A renowned Shakespearean troupe will finally have a home in Fort Greene, thanks to the city’s hefty $34-million contribution to move the Manhattan-based company into its first freestanding theater.
Theatre for a New Audience broke ground last Friday on its long-delayed, Hugh Hardy-designed glass playhouse on Ashland Place in the heart of the BAM Cultural District, Brooklyn’s slowly emerging answer to Lincoln Center.
A panoply of locals pols — plus failed “Spider-Man” director Julie Taymor, who will helm the troupe’s first production in spring, 2013 — were on hand for the June 24 ceremony for the $48-million, 299-seat theater.
“We’re walking on air,” said Dorothy Ryan, managing director for the troupe. “The cultural district has created a great opportunity for us.
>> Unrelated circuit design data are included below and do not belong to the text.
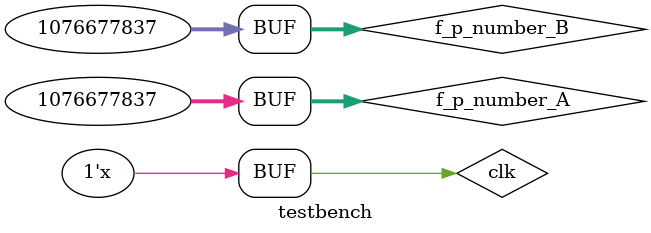
<source format=v>
`timescale 1ns / 1ps

module testbench();
reg clk=0;
reg [31:0]f_p_number_A=32'b0_10000000_01011001100110011001101;
reg [31:0]f_p_number_B=32'b0_10000000_01011001100110011001101;
wire [31:0]result;
wire m_axis_result_tvalid;

always #5 clk<=~clk;

f_calculation test_1(
   .clk(clk),
   .f_p_number_A(f_p_number_A),
   .f_p_number_B(f_p_number_B),
   .result(result)
   );
endmodule


</source>
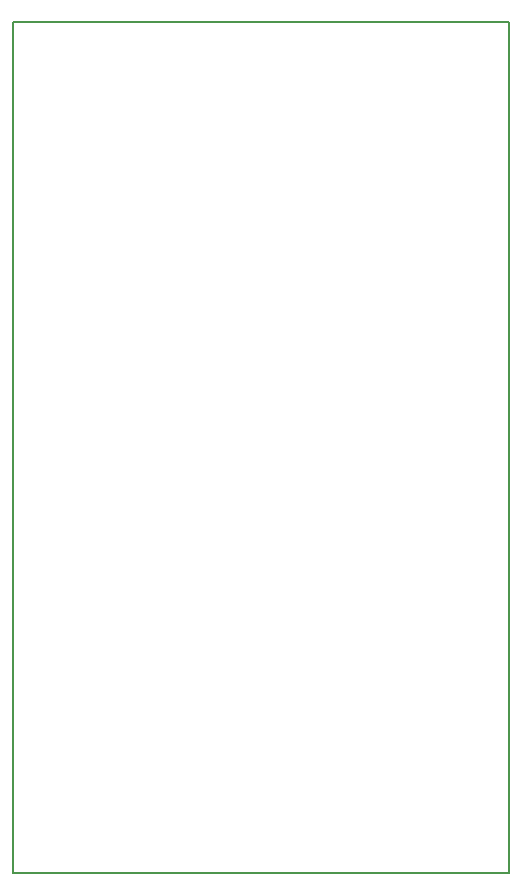
<source format=gbr>
%TF.GenerationSoftware,KiCad,Pcbnew,no-vcs-found-ad9916e~61~ubuntu16.04.1*%
%TF.CreationDate,2017-11-07T22:17:39+02:00*%
%TF.ProjectId,scanner,7363616E6E65722E6B696361645F7063,rev?*%
%TF.SameCoordinates,Original*%
%TF.FileFunction,Profile,NP*%
%FSLAX46Y46*%
G04 Gerber Fmt 4.6, Leading zero omitted, Abs format (unit mm)*
G04 Created by KiCad (PCBNEW no-vcs-found-ad9916e~61~ubuntu16.04.1) date Tue Nov  7 22:17:39 2017*
%MOMM*%
%LPD*%
G01*
G04 APERTURE LIST*
%ADD10C,0.150000*%
G04 APERTURE END LIST*
D10*
X78000000Y-145250000D02*
X78000000Y-73250000D01*
X120000000Y-145250000D02*
X78000000Y-145250000D01*
X120000000Y-73250000D02*
X120000000Y-145250000D01*
X78000000Y-73250000D02*
X120000000Y-73250000D01*
M02*

</source>
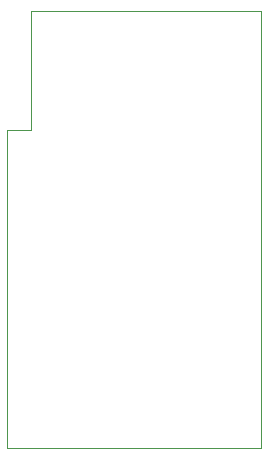
<source format=gm1>
G04 #@! TF.GenerationSoftware,KiCad,Pcbnew,(5.1.0)-1*
G04 #@! TF.CreationDate,2019-11-14T11:54:30+01:00*
G04 #@! TF.ProjectId,perpendicular_pcb,70657270-656e-4646-9963-756c61725f70,rev?*
G04 #@! TF.SameCoordinates,Original*
G04 #@! TF.FileFunction,Profile,NP*
%FSLAX46Y46*%
G04 Gerber Fmt 4.6, Leading zero omitted, Abs format (unit mm)*
G04 Created by KiCad (PCBNEW (5.1.0)-1) date 2019-11-14 11:54:30*
%MOMM*%
%LPD*%
G04 APERTURE LIST*
%ADD10C,0.100000*%
G04 APERTURE END LIST*
D10*
X141000000Y-92300000D02*
X139000000Y-92300000D01*
X141000000Y-82300000D02*
X141000000Y-92300000D01*
X139000000Y-119300000D02*
X160500000Y-119300000D01*
X160500000Y-82300000D02*
X160500000Y-119300000D01*
X139000000Y-92300000D02*
X139000000Y-119300000D01*
X141000000Y-82300000D02*
X160500000Y-82300000D01*
M02*

</source>
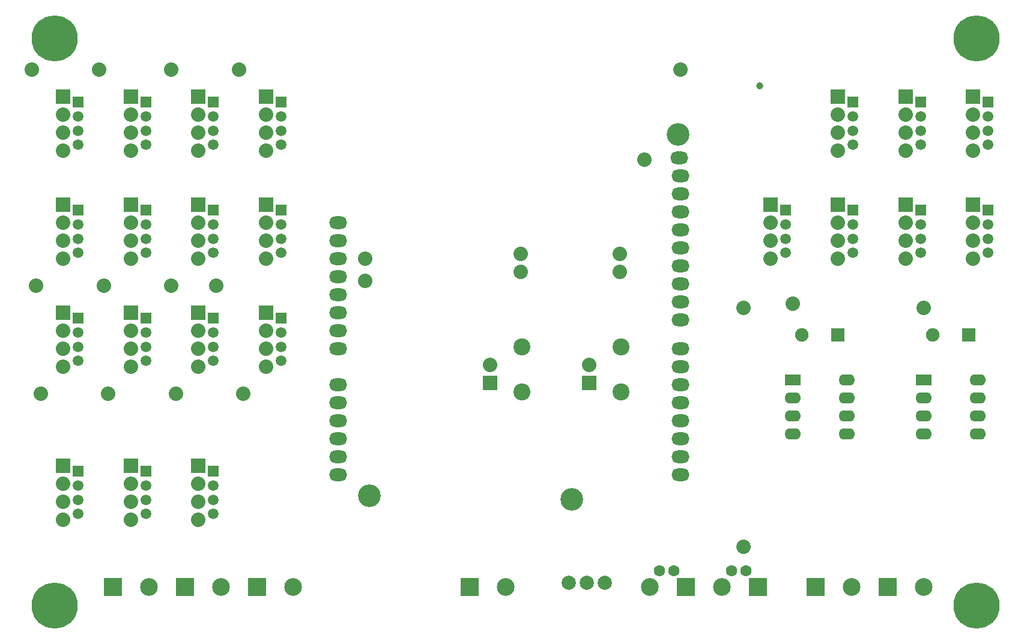
<source format=gbs>
G04 (created by PCBNEW (2013-07-07 BZR 4022)-stable) date 07/05/2015 17:00:17*
%MOIN*%
G04 Gerber Fmt 3.4, Leading zero omitted, Abs format*
%FSLAX34Y34*%
G01*
G70*
G90*
G04 APERTURE LIST*
%ADD10C,0.00590551*%
%ADD11C,0.0945*%
%ADD12R,0.0984X0.0984*%
%ADD13C,0.0984*%
%ADD14C,0.08*%
%ADD15C,0.0787402*%
%ADD16R,0.075X0.075*%
%ADD17C,0.075*%
%ADD18C,0.2559*%
%ADD19R,0.09X0.062*%
%ADD20O,0.09X0.062*%
%ADD21R,0.08X0.08*%
%ADD22C,0.0629921*%
%ADD23R,0.0590551X0.0590551*%
%ADD24C,0.0590551*%
%ADD25O,0.1X0.0709*%
%ADD26C,0.125984*%
%ADD27C,0.0039*%
%ADD28C,0.0394*%
G04 APERTURE END LIST*
G54D10*
G54D11*
X36100Y-11250D03*
X36100Y-8750D03*
X30600Y-8750D03*
X30600Y-11250D03*
G54D12*
X46900Y-22100D03*
G54D13*
X48900Y-22100D03*
G54D12*
X7900Y-22100D03*
G54D13*
X9900Y-22100D03*
G54D12*
X11900Y-22100D03*
G54D13*
X13900Y-22100D03*
G54D12*
X15900Y-22100D03*
G54D13*
X17900Y-22100D03*
G54D12*
X27700Y-22100D03*
G54D13*
X29700Y-22100D03*
G54D14*
X30550Y-3600D03*
X30550Y-4600D03*
X36050Y-3600D03*
X36050Y-4600D03*
G54D15*
X34200Y-21850D03*
X35200Y-21850D03*
X33200Y-21850D03*
G54D12*
X50900Y-22100D03*
G54D13*
X52900Y-22100D03*
G54D16*
X55400Y-8100D03*
G54D17*
X53400Y-8100D03*
G54D18*
X4679Y-23125D03*
X55860Y8370D03*
X55860Y-23125D03*
G54D19*
X52900Y-10600D03*
G54D20*
X52900Y-11600D03*
X52900Y-12600D03*
X52900Y-13600D03*
X55900Y-13600D03*
X55900Y-12600D03*
X55900Y-11600D03*
X55900Y-10600D03*
G54D19*
X45650Y-10600D03*
G54D20*
X45650Y-11600D03*
X45650Y-12600D03*
X45650Y-13600D03*
X48650Y-13600D03*
X48650Y-12600D03*
X48650Y-11600D03*
X48650Y-10600D03*
G54D16*
X48150Y-8100D03*
G54D17*
X46150Y-8100D03*
G54D18*
X4679Y8370D03*
G54D21*
X28850Y-10750D03*
G54D14*
X28850Y-9750D03*
G54D21*
X34350Y-10750D03*
G54D14*
X34350Y-9750D03*
G54D12*
X43700Y-22100D03*
G54D13*
X41700Y-22100D03*
G54D22*
X43050Y-21200D03*
X42250Y-21200D03*
G54D12*
X39700Y-22100D03*
G54D13*
X37700Y-22100D03*
G54D22*
X39050Y-21200D03*
X38250Y-21200D03*
G54D14*
X39400Y6650D03*
X13650Y-5350D03*
X11150Y-5350D03*
X7400Y-5350D03*
X3650Y-5350D03*
X15150Y-11350D03*
X11400Y-11350D03*
X7650Y-11350D03*
X3900Y-11350D03*
X37400Y1650D03*
X21900Y-3850D03*
X42900Y-19850D03*
X42900Y-6600D03*
X52900Y-6600D03*
X45650Y-6350D03*
X14900Y6650D03*
X11150Y6650D03*
X7150Y6650D03*
X3400Y6650D03*
X21900Y-5100D03*
G54D21*
X8900Y-6850D03*
G54D14*
X8900Y-7850D03*
X8900Y-8850D03*
X8900Y-9850D03*
G54D23*
X9731Y-7168D03*
G54D24*
X9731Y-7956D03*
X9731Y-8743D03*
X9731Y-9531D03*
G54D21*
X5150Y-6850D03*
G54D14*
X5150Y-7850D03*
X5150Y-8850D03*
X5150Y-9850D03*
G54D23*
X5981Y-7168D03*
G54D24*
X5981Y-7956D03*
X5981Y-8743D03*
X5981Y-9531D03*
G54D21*
X12650Y-6850D03*
G54D14*
X12650Y-7850D03*
X12650Y-8850D03*
X12650Y-9850D03*
G54D23*
X13481Y-7168D03*
G54D24*
X13481Y-7956D03*
X13481Y-8743D03*
X13481Y-9531D03*
G54D21*
X16400Y-6850D03*
G54D14*
X16400Y-7850D03*
X16400Y-8850D03*
X16400Y-9850D03*
G54D23*
X17231Y-7168D03*
G54D24*
X17231Y-7956D03*
X17231Y-8743D03*
X17231Y-9531D03*
G54D21*
X8900Y-850D03*
G54D14*
X8900Y-1850D03*
X8900Y-2850D03*
X8900Y-3850D03*
G54D23*
X9731Y-1168D03*
G54D24*
X9731Y-1956D03*
X9731Y-2743D03*
X9731Y-3531D03*
G54D21*
X5150Y-850D03*
G54D14*
X5150Y-1850D03*
X5150Y-2850D03*
X5150Y-3850D03*
G54D23*
X5981Y-1168D03*
G54D24*
X5981Y-1956D03*
X5981Y-2743D03*
X5981Y-3531D03*
G54D21*
X12650Y-850D03*
G54D14*
X12650Y-1850D03*
X12650Y-2850D03*
X12650Y-3850D03*
G54D23*
X13481Y-1168D03*
G54D24*
X13481Y-1956D03*
X13481Y-2743D03*
X13481Y-3531D03*
G54D21*
X16400Y-850D03*
G54D14*
X16400Y-1850D03*
X16400Y-2850D03*
X16400Y-3850D03*
G54D23*
X17231Y-1168D03*
G54D24*
X17231Y-1956D03*
X17231Y-2743D03*
X17231Y-3531D03*
G54D21*
X16400Y5150D03*
G54D14*
X16400Y4150D03*
X16400Y3150D03*
X16400Y2150D03*
G54D23*
X17231Y4831D03*
G54D24*
X17231Y4043D03*
X17231Y3256D03*
X17231Y2468D03*
G54D21*
X12650Y5150D03*
G54D14*
X12650Y4150D03*
X12650Y3150D03*
X12650Y2150D03*
G54D23*
X13481Y4831D03*
G54D24*
X13481Y4043D03*
X13481Y3256D03*
X13481Y2468D03*
G54D21*
X8900Y5150D03*
G54D14*
X8900Y4150D03*
X8900Y3150D03*
X8900Y2150D03*
G54D23*
X9731Y4831D03*
G54D24*
X9731Y4043D03*
X9731Y3256D03*
X9731Y2468D03*
G54D21*
X5150Y5150D03*
G54D14*
X5150Y4150D03*
X5150Y3150D03*
X5150Y2150D03*
G54D23*
X5981Y4831D03*
G54D24*
X5981Y4043D03*
X5981Y3256D03*
X5981Y2468D03*
G54D21*
X8900Y-15350D03*
G54D14*
X8900Y-16350D03*
X8900Y-17350D03*
X8900Y-18350D03*
G54D23*
X9731Y-15668D03*
G54D24*
X9731Y-16456D03*
X9731Y-17243D03*
X9731Y-18031D03*
G54D21*
X12650Y-15350D03*
G54D14*
X12650Y-16350D03*
X12650Y-17350D03*
X12650Y-18350D03*
G54D23*
X13481Y-15668D03*
G54D24*
X13481Y-16456D03*
X13481Y-17243D03*
X13481Y-18031D03*
G54D21*
X44400Y-850D03*
G54D14*
X44400Y-1850D03*
X44400Y-2850D03*
X44400Y-3850D03*
G54D23*
X45231Y-1168D03*
G54D24*
X45231Y-1956D03*
X45231Y-2743D03*
X45231Y-3531D03*
G54D21*
X48150Y-850D03*
G54D14*
X48150Y-1850D03*
X48150Y-2850D03*
X48150Y-3850D03*
G54D23*
X48981Y-1168D03*
G54D24*
X48981Y-1956D03*
X48981Y-2743D03*
X48981Y-3531D03*
G54D21*
X5150Y-15350D03*
G54D14*
X5150Y-16350D03*
X5150Y-17350D03*
X5150Y-18350D03*
G54D23*
X5981Y-15668D03*
G54D24*
X5981Y-16456D03*
X5981Y-17243D03*
X5981Y-18031D03*
G54D21*
X48150Y5150D03*
G54D14*
X48150Y4150D03*
X48150Y3150D03*
X48150Y2150D03*
G54D23*
X48981Y4831D03*
G54D24*
X48981Y4043D03*
X48981Y3256D03*
X48981Y2468D03*
G54D21*
X55650Y5150D03*
G54D14*
X55650Y4150D03*
X55650Y3150D03*
X55650Y2150D03*
G54D23*
X56481Y4831D03*
G54D24*
X56481Y4043D03*
X56481Y3256D03*
X56481Y2468D03*
G54D21*
X55650Y-850D03*
G54D14*
X55650Y-1850D03*
X55650Y-2850D03*
X55650Y-3850D03*
G54D23*
X56481Y-1168D03*
G54D24*
X56481Y-1956D03*
X56481Y-2743D03*
X56481Y-3531D03*
G54D21*
X51900Y-850D03*
G54D14*
X51900Y-1850D03*
X51900Y-2850D03*
X51900Y-3850D03*
G54D23*
X52731Y-1168D03*
G54D24*
X52731Y-1956D03*
X52731Y-2743D03*
X52731Y-3531D03*
G54D21*
X51900Y5150D03*
G54D14*
X51900Y4150D03*
X51900Y3150D03*
X51900Y2150D03*
G54D23*
X52731Y4831D03*
G54D24*
X52731Y4043D03*
X52731Y3256D03*
X52731Y2468D03*
G54D25*
X20400Y-15850D03*
X20400Y-14850D03*
X20400Y-13850D03*
X20400Y-10850D03*
X20400Y-11850D03*
X20400Y-12850D03*
X20400Y-8850D03*
X20400Y-7850D03*
X20400Y-6850D03*
X20400Y-4850D03*
X20400Y-3850D03*
X39400Y-15850D03*
X39400Y-14850D03*
X39400Y-13850D03*
X39400Y-12850D03*
X39400Y-11850D03*
X39400Y-10850D03*
X39400Y-9850D03*
X39400Y-8850D03*
X39400Y-7250D03*
X39400Y-6250D03*
X39400Y-5250D03*
X39400Y-4250D03*
X39400Y-3250D03*
X39400Y-2250D03*
X39400Y-1250D03*
X39400Y-250D03*
X20400Y-5850D03*
X20400Y-2850D03*
X20400Y-1850D03*
X39400Y750D03*
X39350Y1750D03*
G54D26*
X39281Y3047D03*
X22155Y-17031D03*
X33376Y-17227D03*
G54D27*
X43850Y5750D03*
G54D28*
X43800Y5750D03*
M02*

</source>
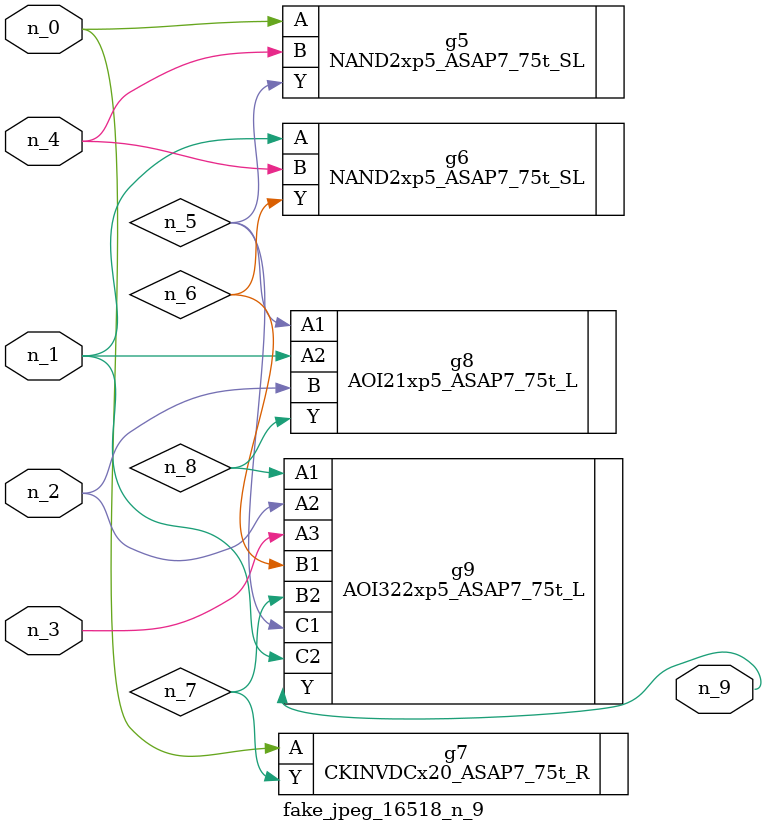
<source format=v>
module fake_jpeg_16518_n_9 (n_3, n_2, n_1, n_0, n_4, n_9);

input n_3;
input n_2;
input n_1;
input n_0;
input n_4;

output n_9;

wire n_8;
wire n_6;
wire n_5;
wire n_7;

NAND2xp5_ASAP7_75t_SL g5 ( 
.A(n_0),
.B(n_4),
.Y(n_5)
);

NAND2xp5_ASAP7_75t_SL g6 ( 
.A(n_1),
.B(n_4),
.Y(n_6)
);

CKINVDCx20_ASAP7_75t_R g7 ( 
.A(n_0),
.Y(n_7)
);

AOI21xp5_ASAP7_75t_L g8 ( 
.A1(n_5),
.A2(n_1),
.B(n_2),
.Y(n_8)
);

AOI322xp5_ASAP7_75t_L g9 ( 
.A1(n_8),
.A2(n_2),
.A3(n_3),
.B1(n_6),
.B2(n_7),
.C1(n_5),
.C2(n_1),
.Y(n_9)
);


endmodule
</source>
This area has the opportunity to be the new Off-Broadway.”
The theater — a glass box with gun-metal gray sides in a former parking lot near Fulton Street — will overlook a new public plaza and feature event and rehearsal studios and a lobby cafe. Inside, seating and staging will be flexible, the 35-foot-tall main stage will have a trapped door, and state-of-the-art acoustics will allow spectators to hear whispered lines.
The city contributed $34 million for the theater’s construction, including $1.5 million allocated by Borough President Markowitz — covering 70 percent of the total cost. The company will have a long-term lease with the city, with the option of purchasing the building after 30 years.
“Theatre for a New Audience may have spent nearly 40 years wandering in the glittering desert known as Manhattan, but you weren’t lost, because now you’ve found your way to the big stage in Brooklyn,” Markowitz told a crowd that included Deputy Mayor Patricia Harris, Tony-winning actor Mark Rylance and former Brooklyn Academy of Music President Harvey Lichtenstein, who set the BAM Cultural District vision into motion a decade ago.
The massive amount of city funding is part of Mayor Bloomberg’s plan to commit $100 million to the cultural district over the next few years.
Initial designs for the theater were unveiled in 2005, but the soaring project’s budget and three location changes kept the troupe without its dream home. Plans for its new design, sans original starchitect Frank Gehry, were presented last year, but Taymor’s involvement in the first show is a new development.
Taymor directed four plays for the troupe, including Carlo Gozzi’s “The Green Bird,” which moved to Broadway in 2000, and Shakespeare’s “The Tempest.”
In addition to the theater, other city-funded venues in the BAM Cultural District include the BAM Harvey Theater on Rockwell Place and upcoming renovations to the old Strand Theater on Fulton Street, which will be home to the organization behind the “Celebrate Brooklyn” concert series.